Cazadores del crepúsculo: Leviatán

Capítulo XXI - Juramento

Hacía ya dos días que habían dejado la costa atrás, pero aquella gaviota obstinada seguía empeñada en seguirlos desde el aire. Le habían tirado piedras para espantarla y flechas para cazarla, pero había esquivado todos los proyectiles con movimientos amplios y lentos, como si no le importaran en absoluto sus míseros intentos de derribarla.

 

No habían sobrevivido ni cien personas. Navegaban casi a la deriva divididos en dos barcos, un pequeño pesquero y el Gavial, que remolcaba al pesquero. Rostros cenicientos se sucedían en todos los rincones del navío; gente que lo único que quería era encogerse en una esquina y llorar la pérdida de un padre, una madre, un hermano, un hogar. Su propio instinto de supervivencia era lo único que los movía, al ritmo del sonido de los remos cuando se hundían en el agua y del ruido que hacía el aire al mover las velas.

 

El clima se había burlado de ellos de un modo cruel. Un fuerte viento del sur había estado soplando desde que se hicieron a la mar, frustrando todos sus intentos de regresar a la costa. Una tripulación profesional quizá lo hubiera conseguido a golpe de remo, pero solo la mitad de los supervivientes eran marineros; y eso contando a los heridos. Por lo tanto, para ellos solo quedaba un destino posible; Middagstal, la Ciudad Balsa. El Fin del Mundo.

 

Aunque nadie lo mencionó en voz alta, todos tenían la esperanza de encontrar otra salida: de que alguna patrulla de los guardacostas de Condena apareciera y los llevara a tierra de nuevo. Pero los guardacostas nunca llegaron, y una amarga resignación se extendió entre los nøardianos.

 

El único motivo de alegría en medio del tedio en el que sumía el monótono Mar Gris a todos los viajeros, era la ausencia de monstruos y piratas durante el trayecto. Tuvieron suerte: en su estado eran presa fácil para un abordaje, o para un kraken. Incluso una serpiente marina de buen tamaño les habría dado serios problemas. Sin embargo, no avistaron ningún bajel pirata, y las pocas serpientes que vieron apenas llegaban a los diez pies; los proyectiles disparados por la catapulta las pusieron en fuga sin muchas dificultades.

 

Raven se desplomó sobre la cubierta, respirando entrecortadamente. Llevaba cuatro horas remando, sin descanso ni comida. Además, debido a los racionamientos de agua, ni siquiera de eso pudo llenarse el estómago. Y él era de los mejor estaban, gracias en buena parte a la sangre que corría por sus venas; muchos de los supervivientes colapsaban completamente cuando acababa su turno.

 

Bill se sentó a su lado, pasándole una tira de carne seca. Ninguno de los dos habló durante largo rato.
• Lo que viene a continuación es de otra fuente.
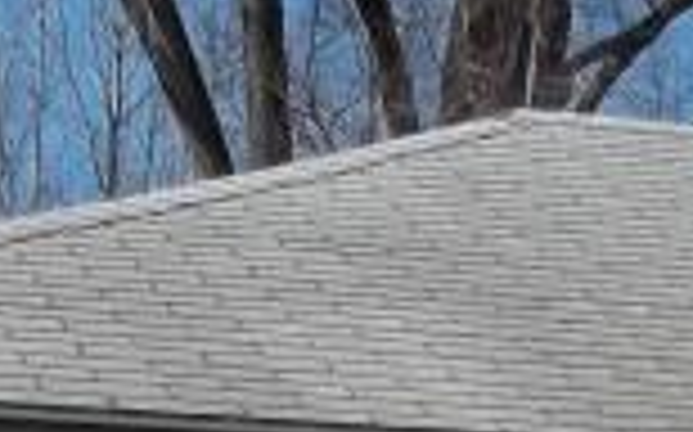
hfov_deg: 8.9
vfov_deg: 5.3
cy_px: 1256
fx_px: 4397
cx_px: 819
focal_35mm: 233
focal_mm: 5.9
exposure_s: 1/160
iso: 64
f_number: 8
Se limitaron a escuchar los graznidos que emitía la gaviota sobre sus cabezas mientras masticaban, intentando que la comida les durara lo máximo posible. Fue entonces cuando el arquero advirtió que la cicatriz en la palma derecha de su compañero había adoptado un horrible rojo brillante.

 

—¿Qué diablos? Oye, no me digas que*

—Él estaba allí- el nøardiano cerró y abrió la mano varias veces, con lentitud, mientras sus ojos se perdían en la inmensidad del horizonte- Podía sentirle cerca gracias al Juramento. Lydia tuvo que hechizarme; de no ser por ella, me habría lanzado a buscarle sin pensar en nada más. Pero, al final, me tocó pagar el precio- dijo, con un amargo sarcasmo en la voz.

 

Su amigo lo miró con seriedad unos momentos; después, sus ojos se desviaron a la caña de la bota del cazador, donde sabía que guardaba el cuchillo.

 

—Te dije que no lo hicieras.

—¿Y qué querías? ¿Qué pensabas que haría al ver algo como eso ante mis ojos… otra vez?

—Pero, igualmente, había… Podrías haber muerto.

—Lo sé, de veras. Te agradezco que te preocupes. Eres el único con el que puedo hablar y que entiende… todo. Tú y Domos. Sois mi familia. Lo sabes.

 

Ambos se abrazaron, de nuevo en silencio, buscando en el otro la fuerza para seguir adelante. La vida de un cazador común era cruel. La suya era diabólica.

 

—¡La veo! ¡La veo! ¡Nos acercamos a Middagstal!

 

Los dos se levantaron y corrieron hacia la proa del barco. Hoy, aunque el cielo estaba completamente nublado, no había niebla sobre el mar. A varias millas, podía verse: una enorme mancha negra, justo sobre las aguas. Los cazadores se agarraron los hombros, con el sarcasmo pintado en el rostro.

 

Era extraño que ir al Fin del Mundo, a estas alturas, les pareciera algo cotidiano.